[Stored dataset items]

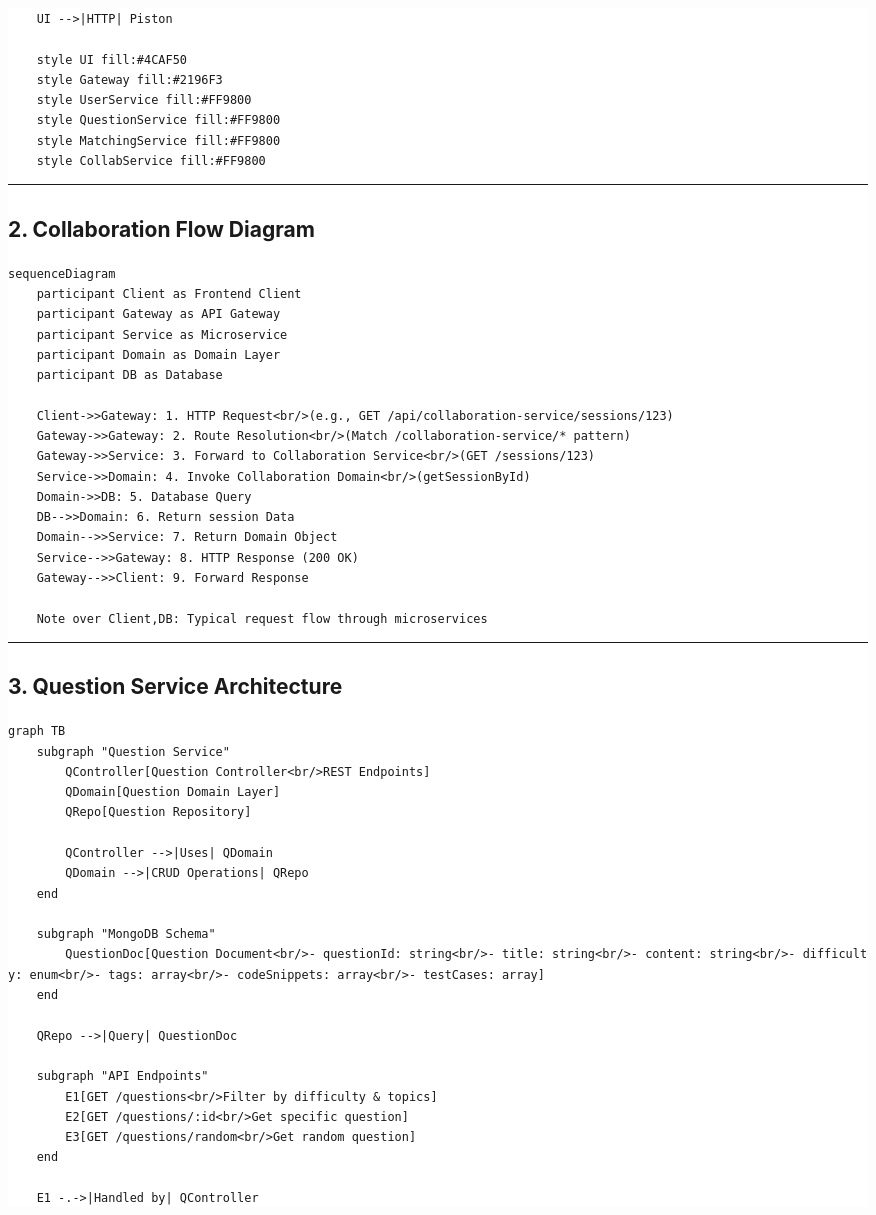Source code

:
```mermaid
    UI -->|HTTP| Piston

    style UI fill:#4CAF50
    style Gateway fill:#2196F3
    style UserService fill:#FF9800
    style QuestionService fill:#FF9800
    style MatchingService fill:#FF9800
    style CollabService fill:#FF9800
```

---

## 2. Collaboration Flow Diagram

```mermaid
sequenceDiagram
    participant Client as Frontend Client
    participant Gateway as API Gateway
    participant Service as Microservice
    participant Domain as Domain Layer
    participant DB as Database

    Client->>Gateway: 1. HTTP Request<br/>(e.g., GET /api/collaboration-service/sessions/123)
    Gateway->>Gateway: 2. Route Resolution<br/>(Match /collaboration-service/* pattern)
    Gateway->>Service: 3. Forward to Collaboration Service<br/>(GET /sessions/123)
    Service->>Domain: 4. Invoke Collaboration Domain<br/>(getSessionById)
    Domain->>DB: 5. Database Query
    DB-->>Domain: 6. Return session Data
    Domain-->>Service: 7. Return Domain Object
    Service-->>Gateway: 8. HTTP Response (200 OK)
    Gateway-->>Client: 9. Forward Response

    Note over Client,DB: Typical request flow through microservices
```

---

## 3. Question Service Architecture

```mermaid
graph TB
    subgraph "Question Service"
        QController[Question Controller<br/>REST Endpoints]
        QDomain[Question Domain Layer]
        QRepo[Question Repository]

        QController -->|Uses| QDomain
        QDomain -->|CRUD Operations| QRepo
    end

    subgraph "MongoDB Schema"
        QuestionDoc[Question Document<br/>- questionId: string<br/>- title: string<br/>- content: string<br/>- difficulty: enum<br/>- tags: array<br/>- codeSnippets: array<br/>- testCases: array]
    end

    QRepo -->|Query| QuestionDoc

    subgraph "API Endpoints"
        E1[GET /questions<br/>Filter by difficulty & topics]
        E2[GET /questions/:id<br/>Get specific question]
        E3[GET /questions/random<br/>Get random question]
    end

    E1 -.->|Handled by| QController
```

→ **Task to carry out**: Print the data above exactly; drop every picture.

→ **Answer for the task**:
Source code

:
```mermaid
    UI -->|HTTP| Piston

    style UI fill:#4CAF50
    style Gateway fill:#2196F3
    style UserService fill:#FF9800
    style QuestionService fill:#FF9800
    style MatchingService fill:#FF9800
    style CollabService fill:#FF9800
```

---

## 2. Collaboration Flow Diagram

```mermaid
sequenceDiagram
    participant Client as Frontend Client
    participant Gateway as API Gateway
    participant Service as Microservice
    participant Domain as Domain Layer
    participant DB as Database

    Client->>Gateway: 1. HTTP Request<br/>(e.g., GET /api/collaboration-service/sessions/123)
    Gateway->>Gateway: 2. Route Resolution<br/>(Match /collaboration-service/* pattern)
    Gateway->>Service: 3. Forward to Collaboration Service<br/>(GET /sessions/123)
    Service->>Domain: 4. Invoke Collaboration Domain<br/>(getSessionById)
    Domain->>DB: 5. Database Query
    DB-->>Domain: 6. Return session Data
    Domain-->>Service: 7. Return Domain Object
    Service-->>Gateway: 8. HTTP Response (200 OK)
    Gateway-->>Client: 9. Forward Response

    Note over Client,DB: Typical request flow through microservices
```

---

## 3. Question Service Architecture

```mermaid
graph TB
    subgraph "Question Service"
        QController[Question Controller<br/>REST Endpoints]
        QDomain[Question Domain Layer]
        QRepo[Question Repository]

        QController -->|Uses| QDomain
        QDomain -->|CRUD Operations| QRepo
    end

    subgraph "MongoDB Schema"
        QuestionDoc[Question Document<br/>- questionId: string<br/>- title: string<br/>- content: string<br/>- difficulty: enum<br/>- tags: array<br/>- codeSnippets: array<br/>- testCases: array]
    end

    QRepo -->|Query| QuestionDoc

    subgraph "API Endpoints"
        E1[GET /questions<br/>Filter by difficulty & topics]
        E2[GET /questions/:id<br/>Get specific question]
        E3[GET /questions/random<br/>Get random question]
    end

    E1 -.->|Handled by| QController
```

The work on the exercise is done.